# [How to complete this task]
Reproduce every line of the material below word for word, omitting the pictures from your answer.
....
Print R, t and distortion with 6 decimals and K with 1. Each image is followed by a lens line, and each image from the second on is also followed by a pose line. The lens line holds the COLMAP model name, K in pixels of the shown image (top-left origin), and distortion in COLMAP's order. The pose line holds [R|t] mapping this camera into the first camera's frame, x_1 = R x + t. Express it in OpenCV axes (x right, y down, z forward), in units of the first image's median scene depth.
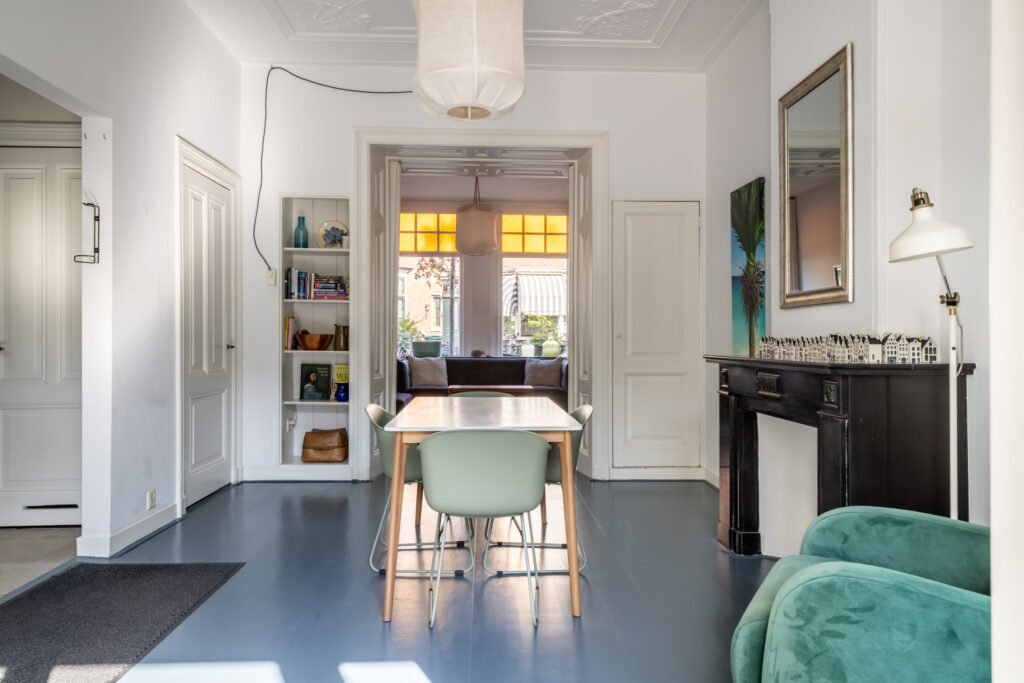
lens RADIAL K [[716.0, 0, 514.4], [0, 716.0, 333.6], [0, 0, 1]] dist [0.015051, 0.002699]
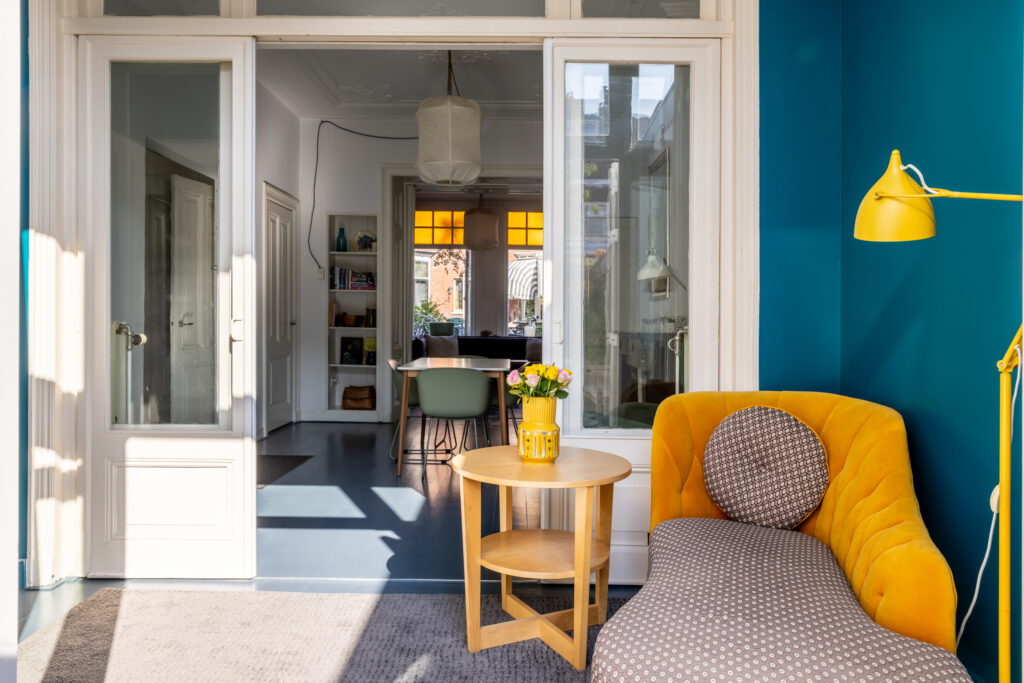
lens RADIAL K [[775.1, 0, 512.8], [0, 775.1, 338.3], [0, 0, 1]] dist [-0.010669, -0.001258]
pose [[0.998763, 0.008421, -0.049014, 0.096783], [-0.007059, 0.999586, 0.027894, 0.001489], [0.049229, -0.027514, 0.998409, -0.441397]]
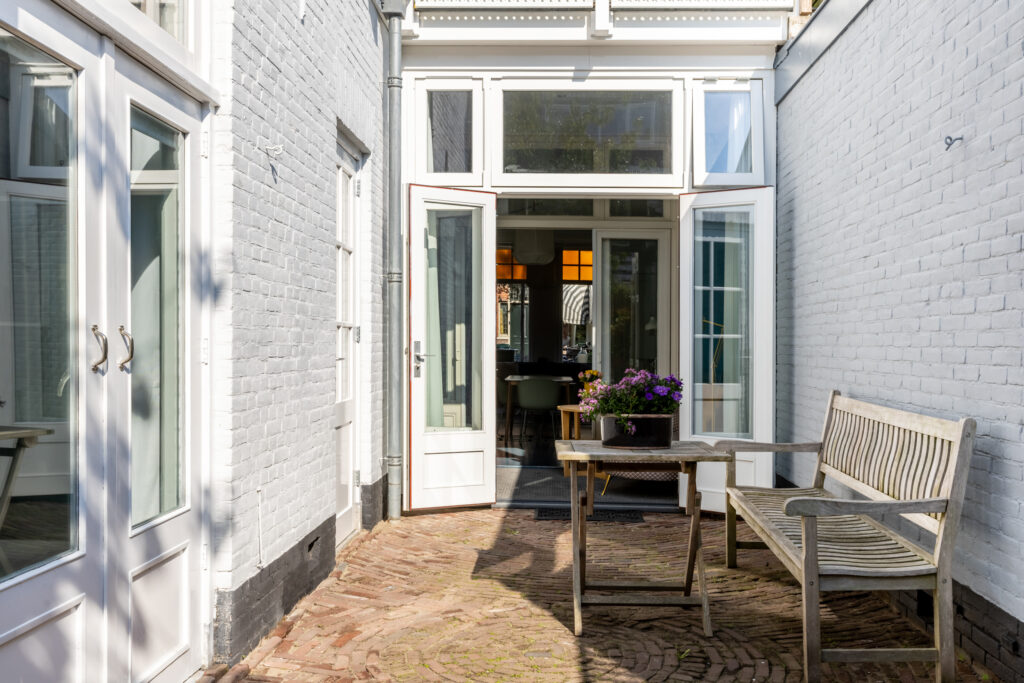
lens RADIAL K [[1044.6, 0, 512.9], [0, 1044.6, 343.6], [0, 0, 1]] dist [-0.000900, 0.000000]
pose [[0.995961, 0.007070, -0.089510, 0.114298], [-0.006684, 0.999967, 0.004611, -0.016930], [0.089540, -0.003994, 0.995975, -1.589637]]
....
# [Solution for this task]
Print R, t and distortion with 6 decimals and K with 1. Each image is followed by a lens line, and each image from the second on is also followed by a pose line. The lens line holds the COLMAP model name, K in pixels of the shown image (top-left origin), and distortion in COLMAP's order. The pose line holds [R|t] mapping this camera into the first camera's frame, x_1 = R x + t. Express it in OpenCV axes (x right, y down, z forward), in units of the first image's median scene depth.
lens RADIAL K [[716.0, 0, 514.4], [0, 716.0, 333.6], [0, 0, 1]] dist [0.015051, 0.002699]
lens RADIAL K [[775.1, 0, 512.8], [0, 775.1, 338.3], [0, 0, 1]] dist [-0.010669, -0.001258]
pose [[0.998763, 0.008421, -0.049014, 0.096783], [-0.007059, 0.999586, 0.027894, 0.001489], [0.049229, -0.027514, 0.998409, -0.441397]]
lens RADIAL K [[1044.6, 0, 512.9], [0, 1044.6, 343.6], [0, 0, 1]] dist [-0.000900, 0.000000]
pose [[0.995961, 0.007070, -0.089510, 0.114298], [-0.006684, 0.999967, 0.004611, -0.016930], [0.089540, -0.003994, 0.995975, -1.589637]]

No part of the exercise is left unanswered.